(Stored records)

########

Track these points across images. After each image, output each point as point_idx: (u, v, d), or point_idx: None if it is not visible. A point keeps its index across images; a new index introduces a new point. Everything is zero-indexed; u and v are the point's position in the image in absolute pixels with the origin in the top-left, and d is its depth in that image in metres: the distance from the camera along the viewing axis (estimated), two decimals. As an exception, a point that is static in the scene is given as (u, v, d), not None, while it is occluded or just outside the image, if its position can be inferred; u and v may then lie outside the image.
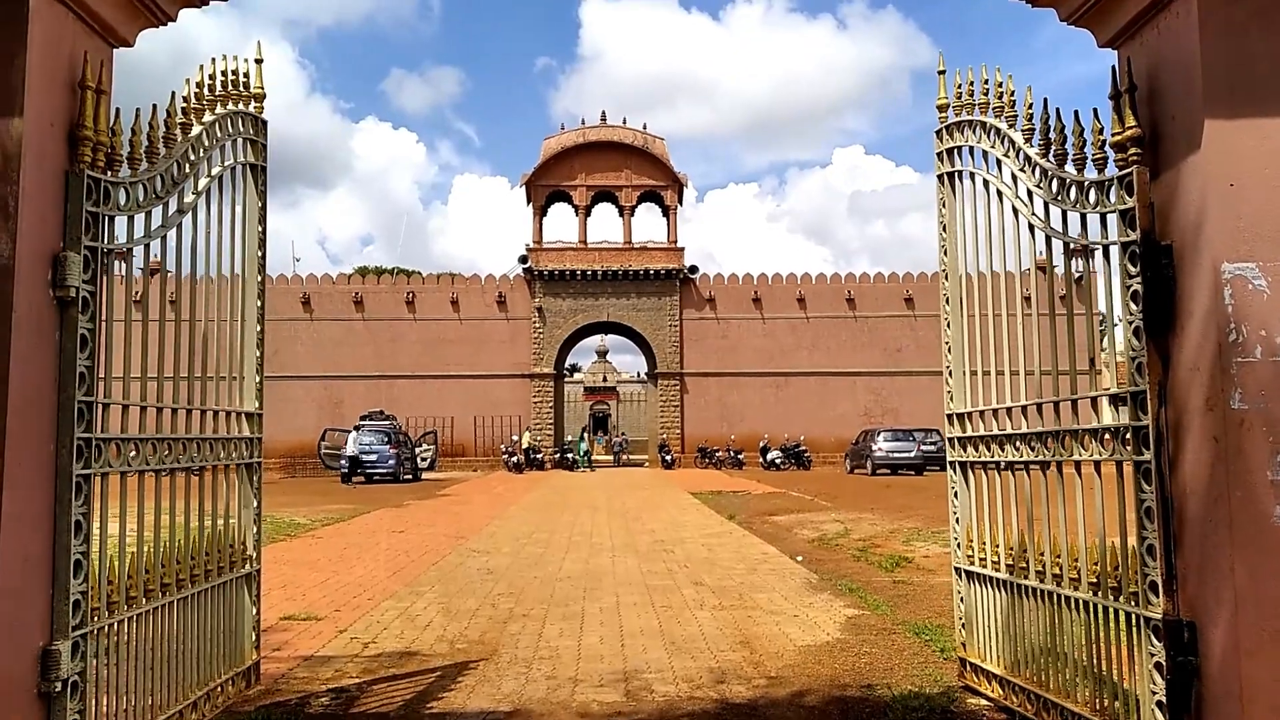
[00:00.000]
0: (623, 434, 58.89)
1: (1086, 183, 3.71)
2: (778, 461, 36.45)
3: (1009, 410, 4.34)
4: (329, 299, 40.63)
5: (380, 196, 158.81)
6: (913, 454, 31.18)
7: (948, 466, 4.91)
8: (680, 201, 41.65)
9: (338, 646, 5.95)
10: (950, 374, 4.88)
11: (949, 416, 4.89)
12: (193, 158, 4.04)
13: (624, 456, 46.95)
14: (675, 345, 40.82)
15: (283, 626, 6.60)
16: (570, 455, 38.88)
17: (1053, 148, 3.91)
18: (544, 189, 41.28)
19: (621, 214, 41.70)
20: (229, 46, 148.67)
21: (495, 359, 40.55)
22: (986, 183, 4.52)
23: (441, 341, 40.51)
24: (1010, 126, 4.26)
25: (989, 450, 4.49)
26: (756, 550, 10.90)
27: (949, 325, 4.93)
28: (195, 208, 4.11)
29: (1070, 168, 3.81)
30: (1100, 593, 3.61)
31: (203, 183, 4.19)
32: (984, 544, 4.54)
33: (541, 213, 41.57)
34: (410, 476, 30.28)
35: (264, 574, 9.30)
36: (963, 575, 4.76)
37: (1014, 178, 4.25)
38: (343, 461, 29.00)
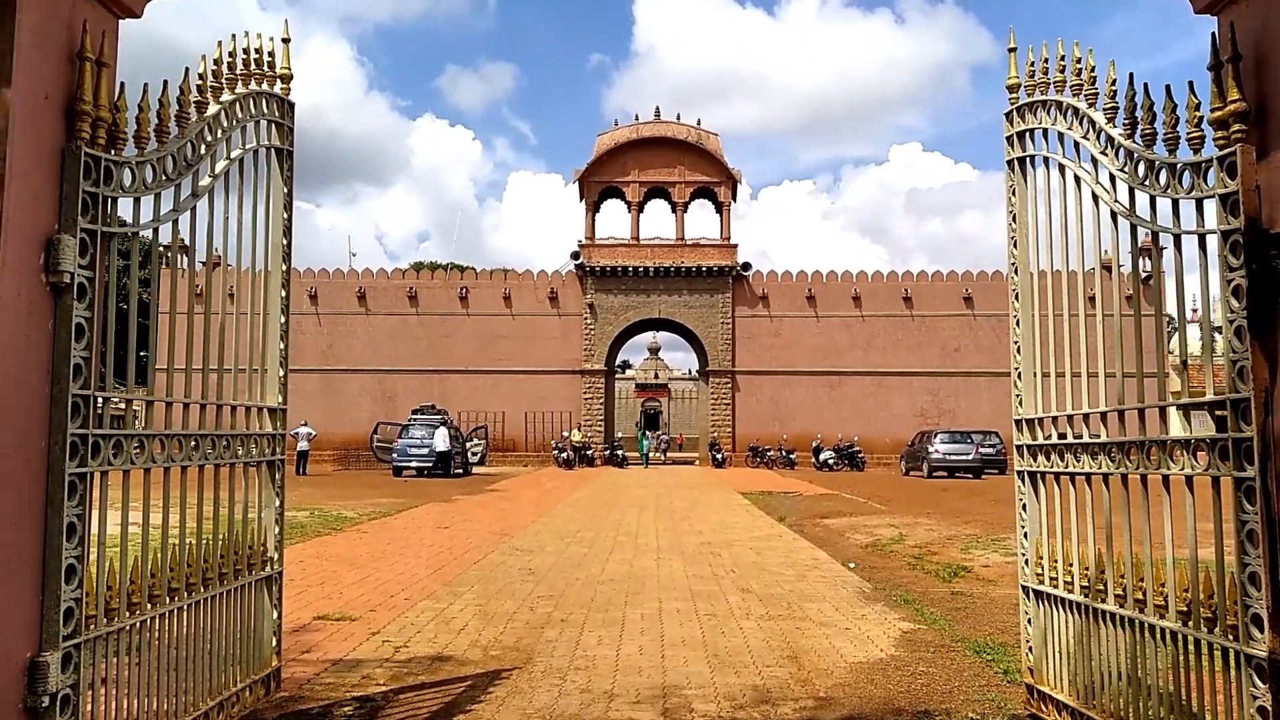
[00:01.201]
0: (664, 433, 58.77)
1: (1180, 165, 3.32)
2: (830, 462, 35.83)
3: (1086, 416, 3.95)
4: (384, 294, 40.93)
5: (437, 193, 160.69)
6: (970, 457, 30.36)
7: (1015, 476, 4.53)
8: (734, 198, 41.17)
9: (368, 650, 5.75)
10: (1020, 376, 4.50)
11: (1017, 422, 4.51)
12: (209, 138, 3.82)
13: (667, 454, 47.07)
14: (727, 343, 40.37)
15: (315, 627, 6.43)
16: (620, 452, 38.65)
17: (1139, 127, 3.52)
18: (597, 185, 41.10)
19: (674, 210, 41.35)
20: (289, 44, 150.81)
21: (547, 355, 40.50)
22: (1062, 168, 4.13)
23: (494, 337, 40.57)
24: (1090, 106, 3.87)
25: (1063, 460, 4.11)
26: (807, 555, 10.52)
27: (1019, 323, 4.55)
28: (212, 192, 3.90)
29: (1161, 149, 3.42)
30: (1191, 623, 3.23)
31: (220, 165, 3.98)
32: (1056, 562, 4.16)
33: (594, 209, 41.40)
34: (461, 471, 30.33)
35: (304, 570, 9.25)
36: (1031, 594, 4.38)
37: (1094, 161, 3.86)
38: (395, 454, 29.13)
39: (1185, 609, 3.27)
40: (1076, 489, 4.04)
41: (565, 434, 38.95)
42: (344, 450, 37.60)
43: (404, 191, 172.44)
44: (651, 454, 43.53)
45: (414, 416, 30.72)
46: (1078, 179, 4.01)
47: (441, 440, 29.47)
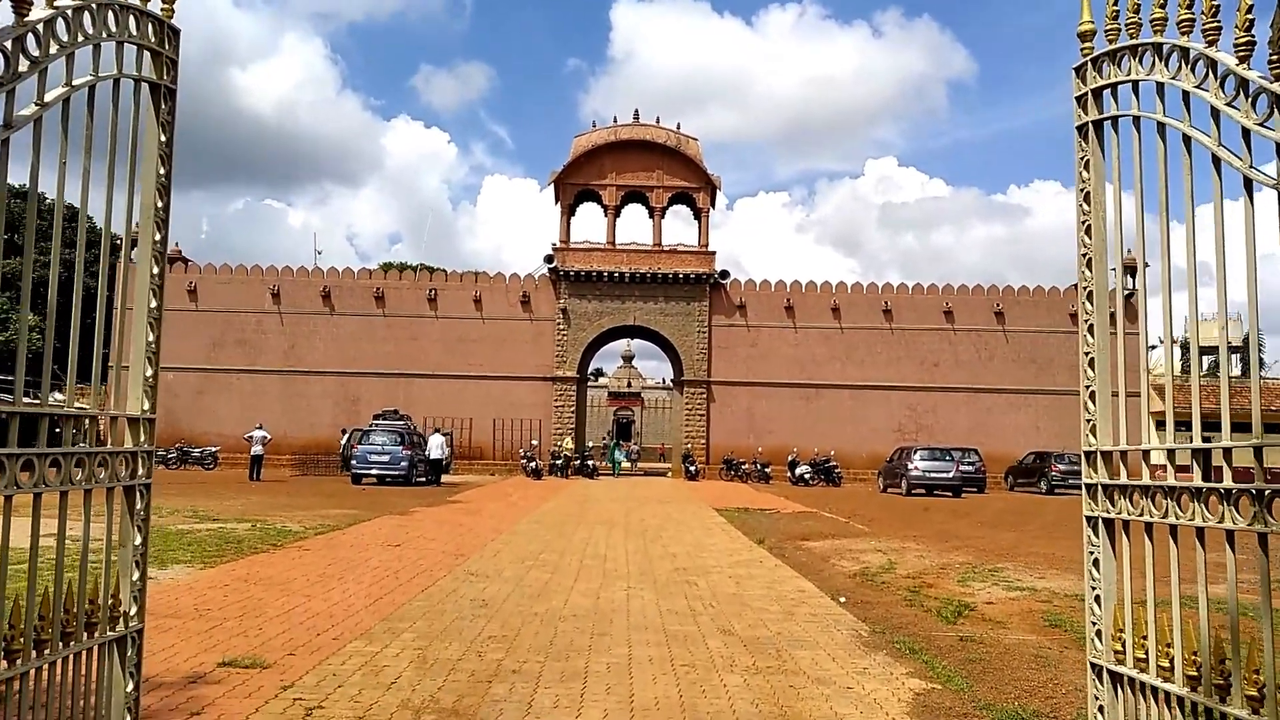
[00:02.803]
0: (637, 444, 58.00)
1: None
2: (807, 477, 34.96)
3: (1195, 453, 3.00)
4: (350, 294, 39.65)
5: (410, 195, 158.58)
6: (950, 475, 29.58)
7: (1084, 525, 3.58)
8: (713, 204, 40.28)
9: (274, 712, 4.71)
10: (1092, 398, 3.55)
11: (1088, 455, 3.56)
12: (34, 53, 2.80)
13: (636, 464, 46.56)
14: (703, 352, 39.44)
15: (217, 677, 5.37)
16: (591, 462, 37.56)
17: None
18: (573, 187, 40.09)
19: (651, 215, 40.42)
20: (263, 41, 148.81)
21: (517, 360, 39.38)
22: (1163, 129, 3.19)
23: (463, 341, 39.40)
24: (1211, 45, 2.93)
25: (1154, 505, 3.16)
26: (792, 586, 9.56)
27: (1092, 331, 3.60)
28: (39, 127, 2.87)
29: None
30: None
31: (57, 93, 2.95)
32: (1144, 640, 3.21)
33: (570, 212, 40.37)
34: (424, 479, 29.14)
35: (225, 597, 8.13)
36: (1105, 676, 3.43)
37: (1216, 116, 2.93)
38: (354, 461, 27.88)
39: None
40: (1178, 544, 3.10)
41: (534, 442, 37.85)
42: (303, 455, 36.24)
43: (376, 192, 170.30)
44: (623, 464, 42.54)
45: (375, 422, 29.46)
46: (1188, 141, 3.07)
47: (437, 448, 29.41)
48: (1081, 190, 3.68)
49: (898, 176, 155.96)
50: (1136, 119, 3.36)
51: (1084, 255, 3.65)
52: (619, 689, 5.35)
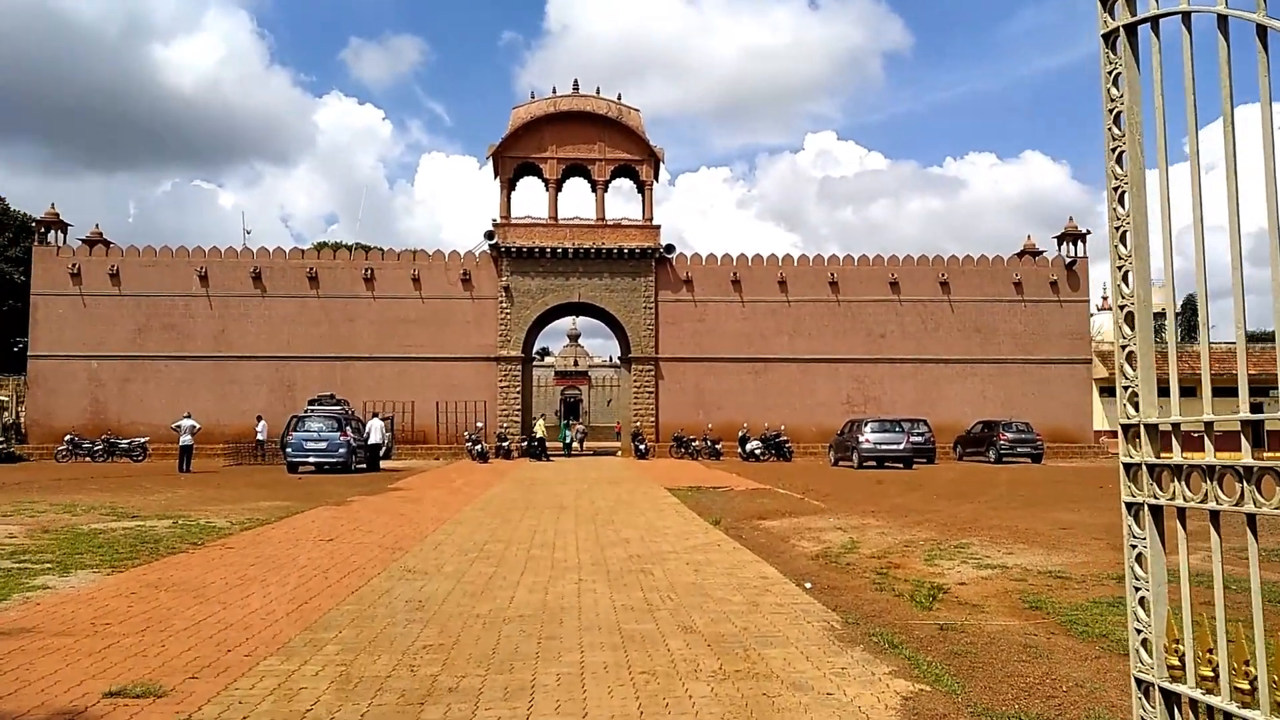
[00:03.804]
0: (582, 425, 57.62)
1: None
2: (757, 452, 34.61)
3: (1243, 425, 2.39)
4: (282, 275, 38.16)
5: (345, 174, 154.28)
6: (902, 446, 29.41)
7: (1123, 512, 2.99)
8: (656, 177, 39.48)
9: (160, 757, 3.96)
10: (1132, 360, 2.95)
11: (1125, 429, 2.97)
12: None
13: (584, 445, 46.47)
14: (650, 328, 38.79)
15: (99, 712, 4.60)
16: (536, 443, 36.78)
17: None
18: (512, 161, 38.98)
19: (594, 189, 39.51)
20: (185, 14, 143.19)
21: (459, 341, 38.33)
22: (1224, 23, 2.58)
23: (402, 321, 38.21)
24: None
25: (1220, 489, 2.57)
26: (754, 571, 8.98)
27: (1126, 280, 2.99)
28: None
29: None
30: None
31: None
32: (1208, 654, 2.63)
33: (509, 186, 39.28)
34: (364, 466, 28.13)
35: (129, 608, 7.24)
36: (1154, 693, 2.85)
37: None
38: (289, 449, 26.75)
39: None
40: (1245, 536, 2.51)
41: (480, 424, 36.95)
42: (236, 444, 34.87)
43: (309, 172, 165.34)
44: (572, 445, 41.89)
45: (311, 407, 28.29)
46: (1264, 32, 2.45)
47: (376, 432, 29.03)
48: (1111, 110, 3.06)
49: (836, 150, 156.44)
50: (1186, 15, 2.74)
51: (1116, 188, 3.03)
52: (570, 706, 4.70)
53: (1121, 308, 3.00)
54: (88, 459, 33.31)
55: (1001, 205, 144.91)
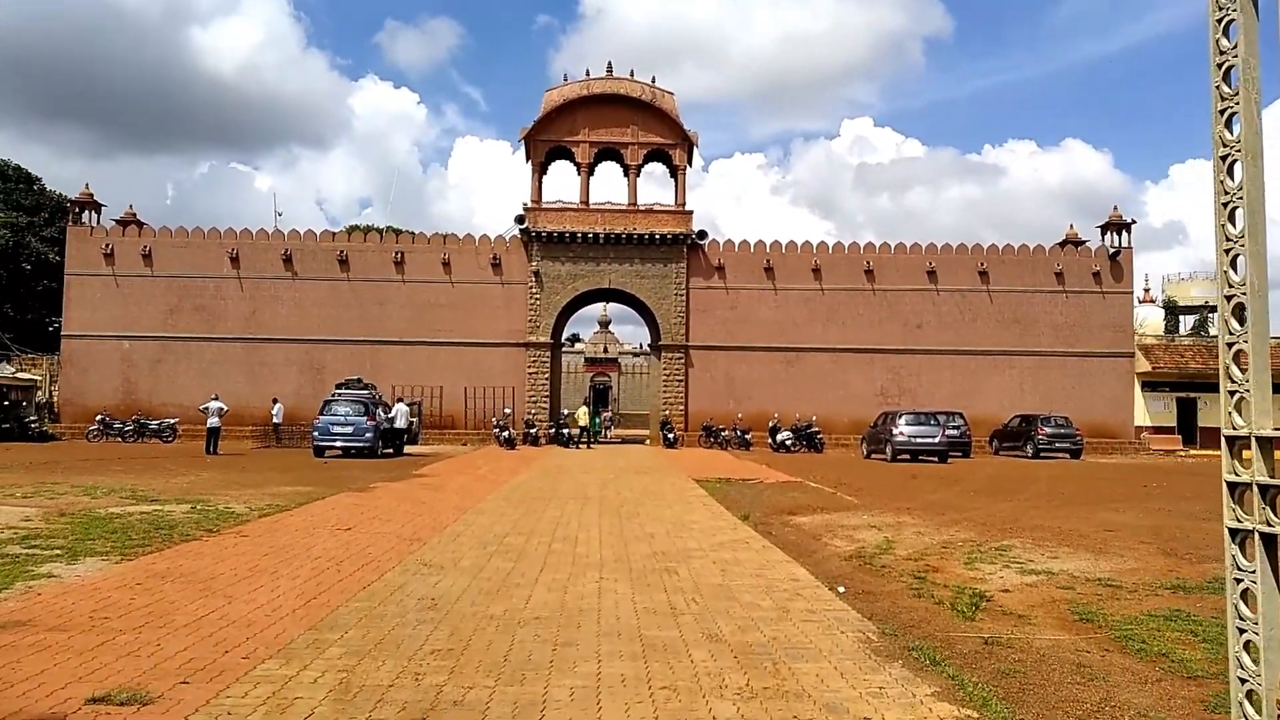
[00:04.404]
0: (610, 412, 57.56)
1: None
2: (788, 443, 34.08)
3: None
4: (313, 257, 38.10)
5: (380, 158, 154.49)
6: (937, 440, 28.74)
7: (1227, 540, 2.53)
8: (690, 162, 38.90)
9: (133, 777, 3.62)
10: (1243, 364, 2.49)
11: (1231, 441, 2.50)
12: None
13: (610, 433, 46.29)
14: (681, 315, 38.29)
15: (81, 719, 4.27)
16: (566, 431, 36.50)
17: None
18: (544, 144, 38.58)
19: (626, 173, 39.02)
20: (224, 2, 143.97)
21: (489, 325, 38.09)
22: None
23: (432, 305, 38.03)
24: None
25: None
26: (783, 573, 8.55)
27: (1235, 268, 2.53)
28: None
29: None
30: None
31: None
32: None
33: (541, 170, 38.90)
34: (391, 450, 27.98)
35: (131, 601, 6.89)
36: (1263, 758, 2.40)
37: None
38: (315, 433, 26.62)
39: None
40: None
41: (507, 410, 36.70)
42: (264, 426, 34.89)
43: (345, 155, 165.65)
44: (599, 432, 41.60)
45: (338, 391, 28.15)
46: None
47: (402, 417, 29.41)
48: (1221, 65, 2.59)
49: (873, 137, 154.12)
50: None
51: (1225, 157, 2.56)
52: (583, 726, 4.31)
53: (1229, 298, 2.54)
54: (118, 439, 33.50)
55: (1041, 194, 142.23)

########

> [TASK]
Among the entries above, the line containing "6: (913, 454, 31.18)", the line containing "38: (343, 461, 29.00)", and all lines between them are to be restated word for word; nothing else belongs in the reply.

> [SOLUTION TO THIS TASK]
6: (913, 454, 31.18)
7: (948, 466, 4.91)
8: (680, 201, 41.65)
9: (338, 646, 5.95)
10: (950, 374, 4.88)
11: (949, 416, 4.89)
12: (193, 158, 4.04)
13: (624, 456, 46.95)
14: (675, 345, 40.82)
15: (283, 626, 6.60)
16: (570, 455, 38.88)
17: (1053, 148, 3.91)
18: (544, 189, 41.28)
19: (621, 214, 41.70)
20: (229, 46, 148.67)
21: (495, 359, 40.55)
22: (986, 183, 4.52)
23: (441, 341, 40.51)
24: (1010, 126, 4.26)
25: (989, 450, 4.49)
26: (756, 550, 10.90)
27: (949, 325, 4.93)
28: (195, 208, 4.11)
29: (1070, 168, 3.81)
30: (1100, 593, 3.61)
31: (203, 183, 4.19)
32: (984, 544, 4.54)
33: (541, 213, 41.57)
34: (410, 476, 30.28)
35: (264, 574, 9.30)
36: (963, 575, 4.76)
37: (1014, 178, 4.25)
38: (343, 461, 29.00)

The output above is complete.